Joseph Ettor spoke seven languages.
He's a polyglot.
And so as he spoke to the crowd, not in English the second time, but Italian,
he truly connected with them.
As the strikers picketed the outside of the mills,
they stop workers from going in, stopping anyone with a pail.
And in that cold winter day, men with hoses began to spray water
all over them, freezing them in the single-digit winter air.
And as Ettor wandered in the crowd that day and through the week,
he made speeches, and encouraged unity between ethnic groups
in all the languages that he spoke.
He said, "Forget that you are Hebrews.
Forget that you are Poles, Germans, or Russians.
Among workers, there is only one nationality, one race, one creed.
He told native workers, quote, "Not to play the aristocrat because you
speak English, are habituated to the country, have a trade,
and are better paid.
Throw in your lot with the low-paid.
You must either reach down and lift them up,
or they will reach up and pull you down."
This is a message of unity, of tolerance, of difference.
This is something that is really novel and very different
from that of the AFL.
And the AFL leaders were not happy with this.
As they began to organize the workers in Lawrence,
they reached out among these communities.
Angelo Rocco organized the Italians.
Samuel Lipson organized the Jews.
Joseph Bedard, the Quebecois, Cyrille De Tollenaere
of the Belgians, and so on, they began to bring these disparate communities
together.
Relief organization was organized along ethnic lines.
Nearly 4,000 meals a day were being served.
But workers and kids of workers could cross those ethnic lines.
One orthodox Jewish man remembered that as a boy,
he had, at a Belgian soup kitchen, his very first ham sandwich.
He had never had ham or a hot dog before.
And when he came home, his mother offered him
some bread, which he turned down because he had already eaten.
So you can imagine his mother.
She scrubbed his mouth out with soap.
And presumably, it was kosher soap, to be sure.
But it's hard to get that delicious taste of bacon out of your mouth.
And it's out of these moments that new kinds of connections
are formed between ethnic groups, whether Jew and Belgian,
German and Pole, or any of the other polyglot immigrants
who now were the textile workers of Lawrence, Massachusetts.
But it was not just these kinds of connections
between workers and ethnic groups that made the strike successful.
It wasn't even really the picketing at the factories.
It was the way in which, now, in the era of mass media,
that it's possible to represent these strikes.

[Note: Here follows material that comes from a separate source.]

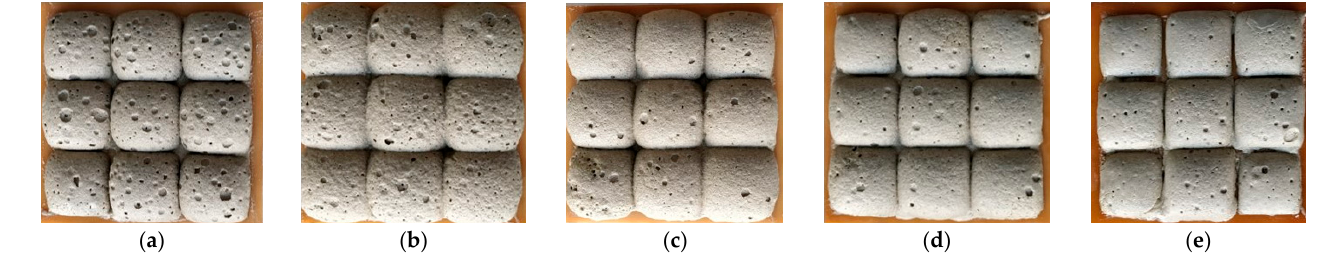
Figure 7. Final foaming and expansion of the specimen mixtures with different phosphogypsum addition: ( a ) P0, ( b ) P3, ( c ) P5, ( d ) P7, ( e ) P10.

The parents of the strikers sent their children to New York
so that they could rely on resources there.
And in New York, there were vast celebrations.
Children with signs walking down Fifth Avenue.
But the people who owned the factories in Lawrence
knew that this was a terrible PR move for them.
It represented them badly that poor, ragged children were walking down
the streets of New York City in view of everyone, having their photos taken.
And so they told the local sheriffs to stop the children
from getting on the trains.
Well, the sheriff was perhaps a little too overanxious.
Because what happened, in seven to eight seconds,
was the clubbing of women and children to prevent them
from getting on the train.
And this clubbing of children, this clubbing of women,
no matter what you think about the relationship of labor and capital,
did not go over OK in the popular media.
And so there was a capitulation of the American Woolen Company to the workers.
In the aftermath of this, the IWW arranged
through negotiations for raises not just for the highest paid workers, but also
the lowest paid workers, a reduction in and totally
no blacklisting of the workers who had gone out on strike.
So this took two months.
And there was a radical element organizing it.
But in the end, the IWW didn't really do anything
that was very different from the AFL.
They negotiated for better pay.
They negotiated for protection for striking.
And so even though they had a radical agenda, the actual results
of the Wobblies strike, of this Bread and Roses strike, this strike
not just for bread, but for roses too, meant
that the Wobblies had been successful.
But again, workers themselves did not care about this larger
political radicalism, just as they had not cared for the Knights of Labor.